__MATERIAL PROVIDED__.

━━━━━━━━

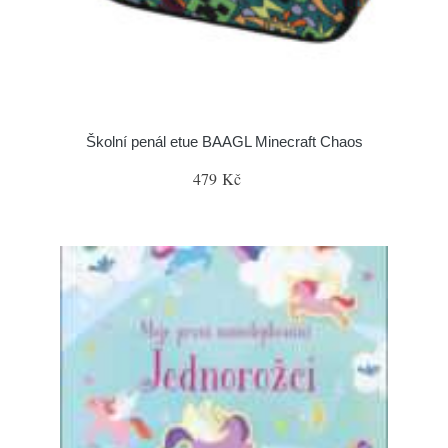
Školní penál etue BAAGL Minecraft Chaos
479 Kč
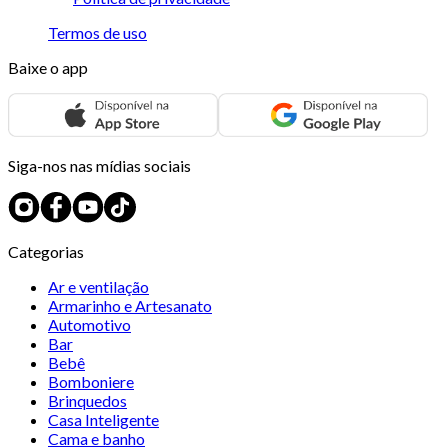
Termos de uso
Baixe o app
Siga-nos nas mídias sociais
Categorias
Ar e ventilação
Armarinho e Artesanato
Automotivo
Bar
Bebê
Bomboniere
Brinquedos
Casa Inteligente
Cama e banho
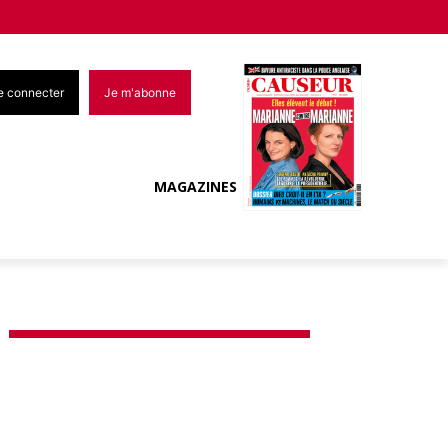
e connecter
Je m'abonne
MAGAZINES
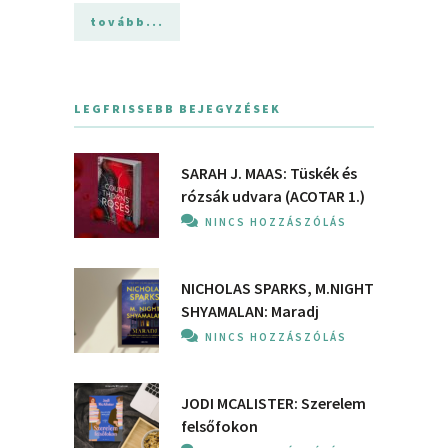
tovább...
LEGFRISSEBB BEJEGYZÉSEK
SARAH J. MAAS: Tüskék és
rózsák udvara (ACOTAR 1.)
NINCS HOZZÁSZÓLÁS
NICHOLAS SPARKS, M.NIGHT
SHYAMALAN: Maradj
NINCS HOZZÁSZÓLÁS
JODI MCALISTER: Szerelem
felsőfokon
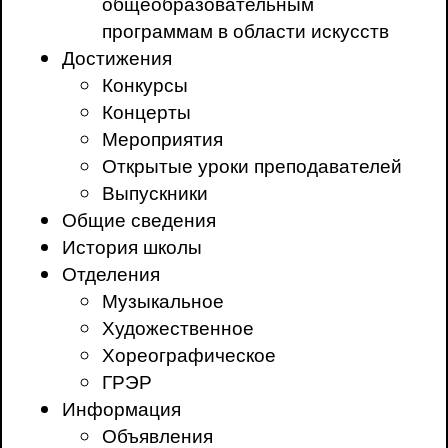
общеобразовательным
программам в области искусств
Достижения
Конкурсы
Концерты
Мероприятия
Открытые уроки преподавателей
Выпускники
Общие сведения
История школы
Отделения
Музыкальное
Художественное
Хореографическое
ГРЭР
Информация
Объявления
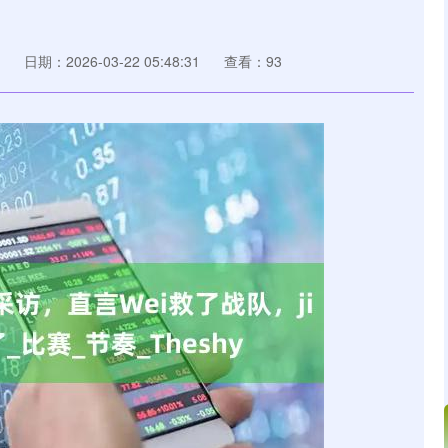
日期：2026-03-22 05:48:31
查看：93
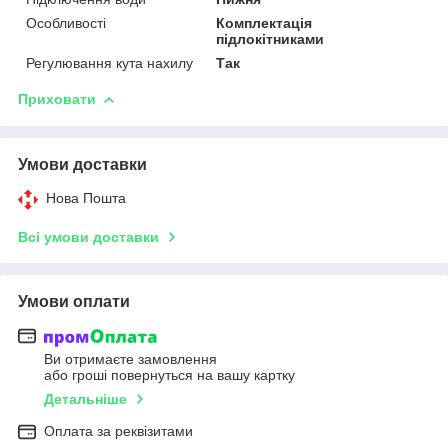
Особливості
Комплектація
підлокітниками
Регулювання кута нахилу
Так
Приховати
Умови доставки
Нова Пошта
Всі умови доставки
Умови оплати
Ви отримаєте замовлення
або гроші повернуться на вашу картку
Детальніше
Оплата за реквізитами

━━━━━━━━

Repeat all of the lines above word for word, leaving out the pictures.

Školní penál etue BAAGL Minecraft Chaos
479 Kč
Termos de uso
Baixe o app
Siga-nos nas mídias sociais
Categorias
Ar e ventilação
Armarinho e Artesanato
Automotivo
Bar
Bebê
Bomboniere
Brinquedos
Casa Inteligente
Cama e banho
e connecter
Je m'abonne
MAGAZINES
tovább...
LEGFRISSEBB BEJEGYZÉSEK
SARAH J. MAAS: Tüskék és
rózsák udvara (ACOTAR 1.)
NINCS HOZZÁSZÓLÁS
NICHOLAS SPARKS, M.NIGHT
SHYAMALAN: Maradj
NINCS HOZZÁSZÓLÁS
JODI MCALISTER: Szerelem
felsőfokon
общеобразовательным
программам в области искусств
Достижения
Конкурсы
Концерты
Мероприятия
Открытые уроки преподавателей
Выпускники
Общие сведения
История школы
Отделения
Музыкальное
Художественное
Хореографическое
ГРЭР
Информация
Объявления
日期：2026-03-22 05:48:31
查看：93
Особливості
Комплектація
підлокітниками
Регулювання кута нахилу
Так
Приховати
Умови доставки
Нова Пошта
Всі умови доставки
Умови оплати
Ви отримаєте замовлення
або гроші повернуться на вашу картку
Детальніше
Оплата за реквізитами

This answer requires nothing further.